**Source material:**
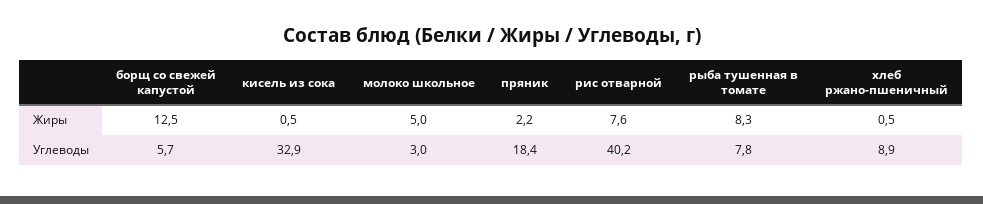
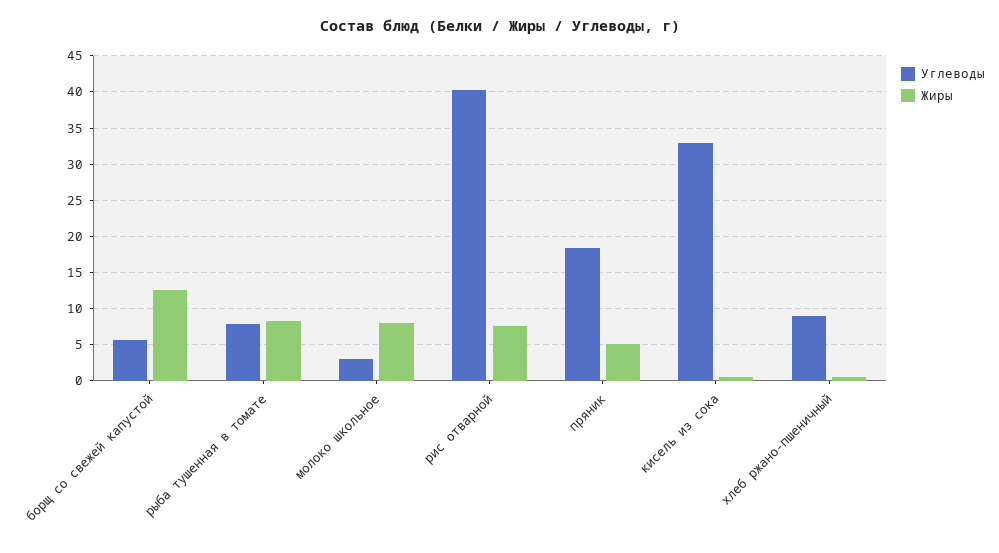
Жиры, молоко школьное: 5 -> 8
Жиры, пряник: 2.2 -> 5

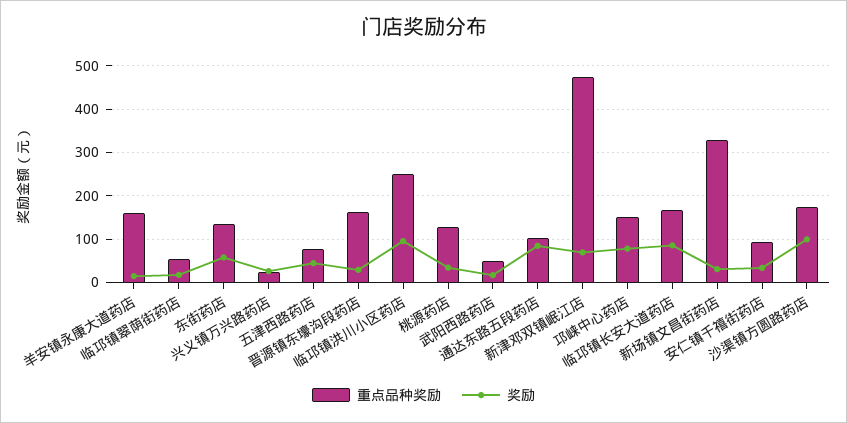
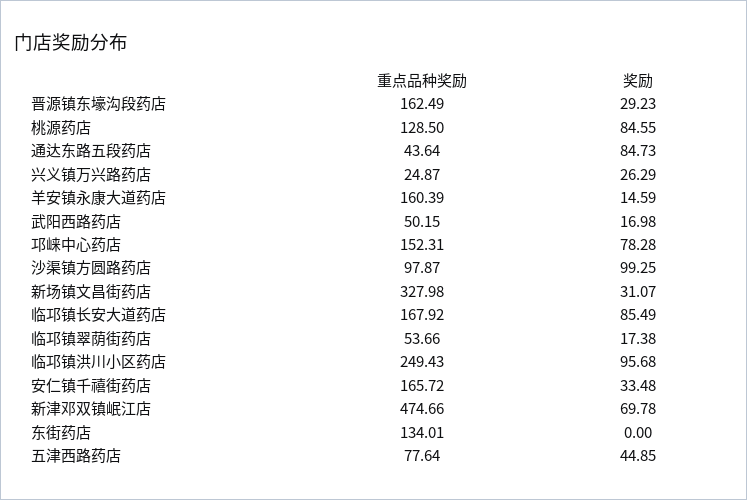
奖励, 东街药店: 60 -> 0
奖励, 桃源药店: 40 -> 84.55
重点品种奖励, 通达东路五段药店: 100 -> 43.64
重点品种奖励, 安仁镇千禧街药店: 100 -> 165.72
重点品种奖励, 沙渠镇方圆路药店: 180 -> 97.87

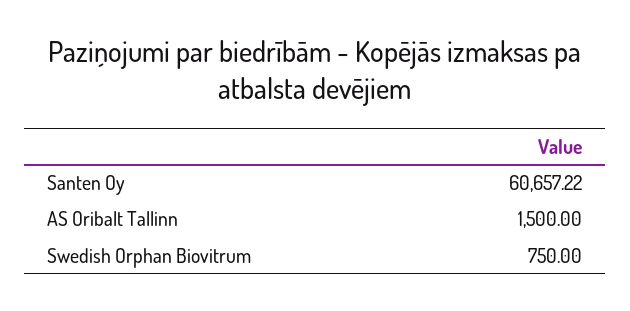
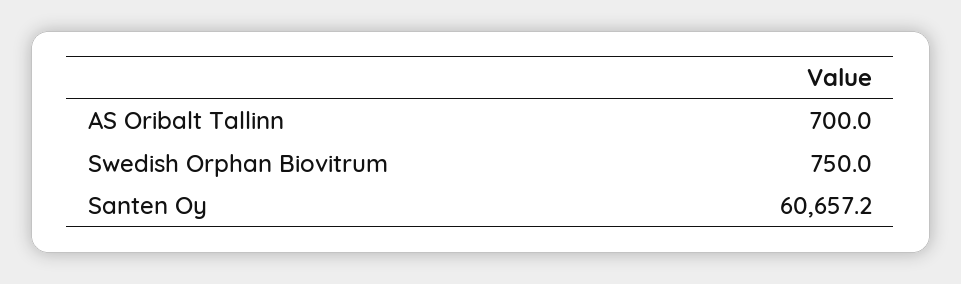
AS Oribalt Tallinn: 1500 -> 700

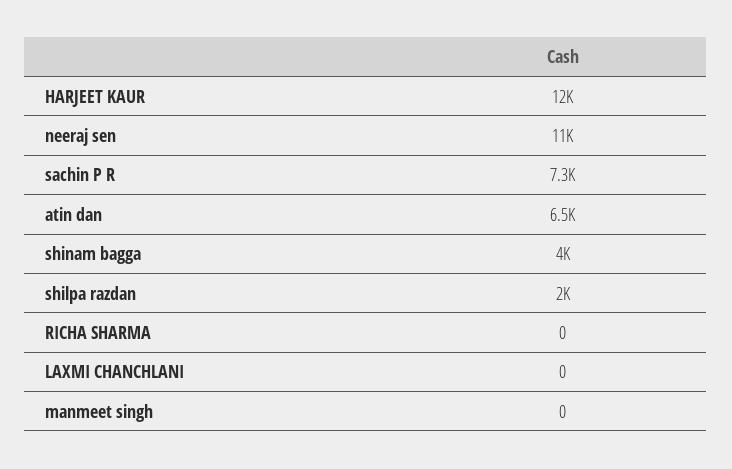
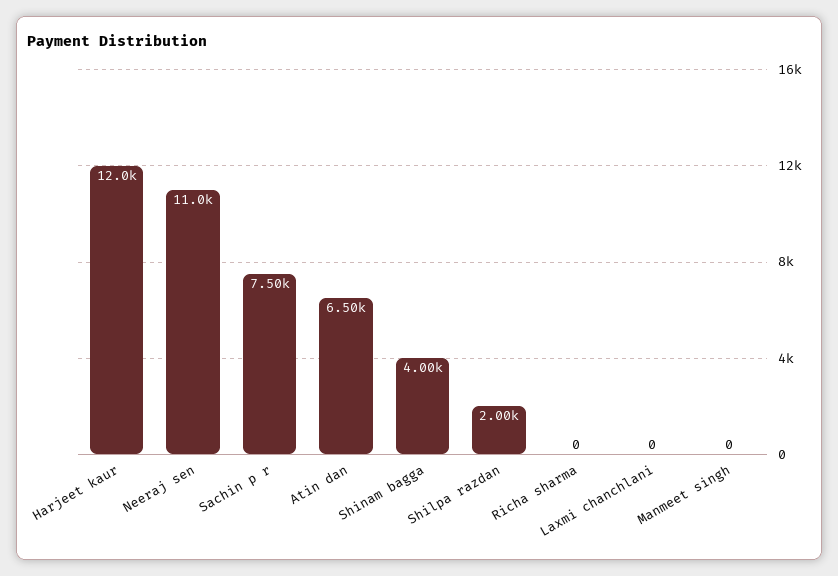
sachin P R: 7300 -> 7500

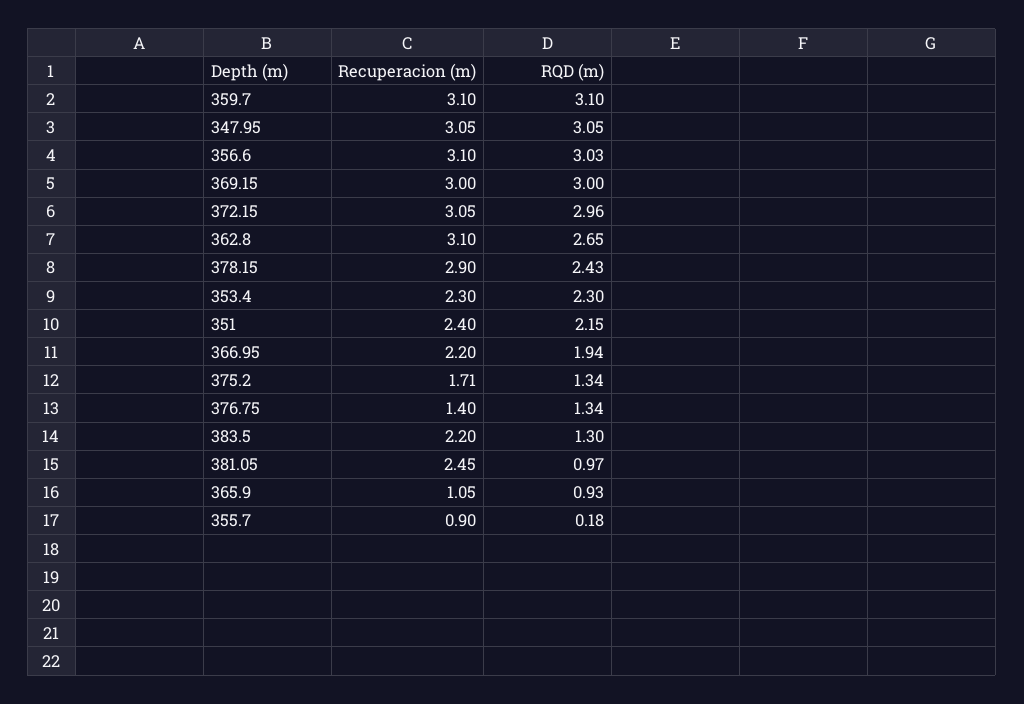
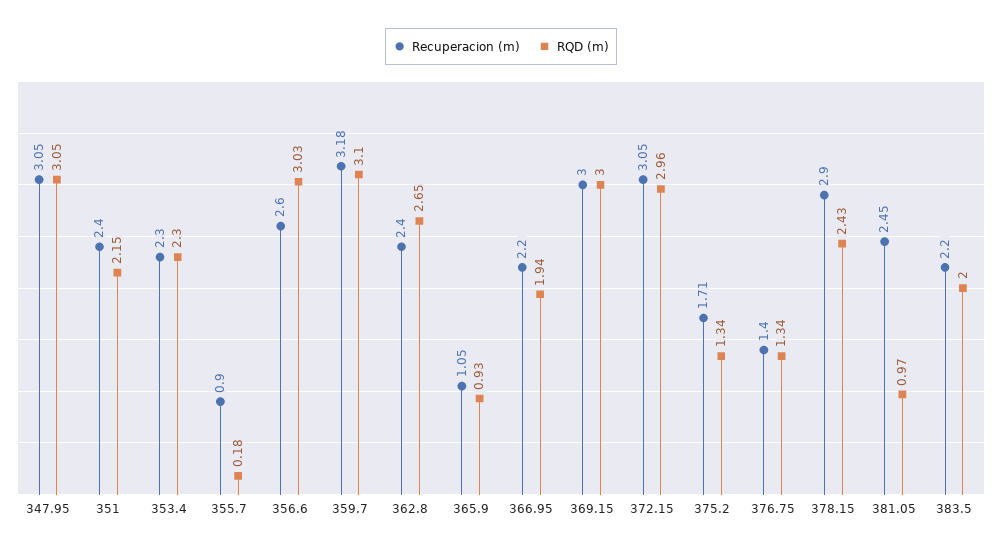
Recuperacion (m), 359.7: 3.1 -> 3.18
Recuperacion (m), 356.6: 3.1 -> 2.6
Recuperacion (m), 362.8: 3.1 -> 2.4
RQD (m), 383.5: 1.3 -> 2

**Action item:** Omit the pictures and copy the records above exactly.

**Response box:**
Жиры, молоко школьное: 5 -> 8
Жиры, пряник: 2.2 -> 5

奖励, 东街药店: 60 -> 0
奖励, 桃源药店: 40 -> 84.55
重点品种奖励, 通达东路五段药店: 100 -> 43.64
重点品种奖励, 安仁镇千禧街药店: 100 -> 165.72
重点品种奖励, 沙渠镇方圆路药店: 180 -> 97.87

AS Oribalt Tallinn: 1500 -> 700

sachin P R: 7300 -> 7500

Recuperacion (m), 359.7: 3.1 -> 3.18
Recuperacion (m), 356.6: 3.1 -> 2.6
Recuperacion (m), 362.8: 3.1 -> 2.4
RQD (m), 383.5: 1.3 -> 2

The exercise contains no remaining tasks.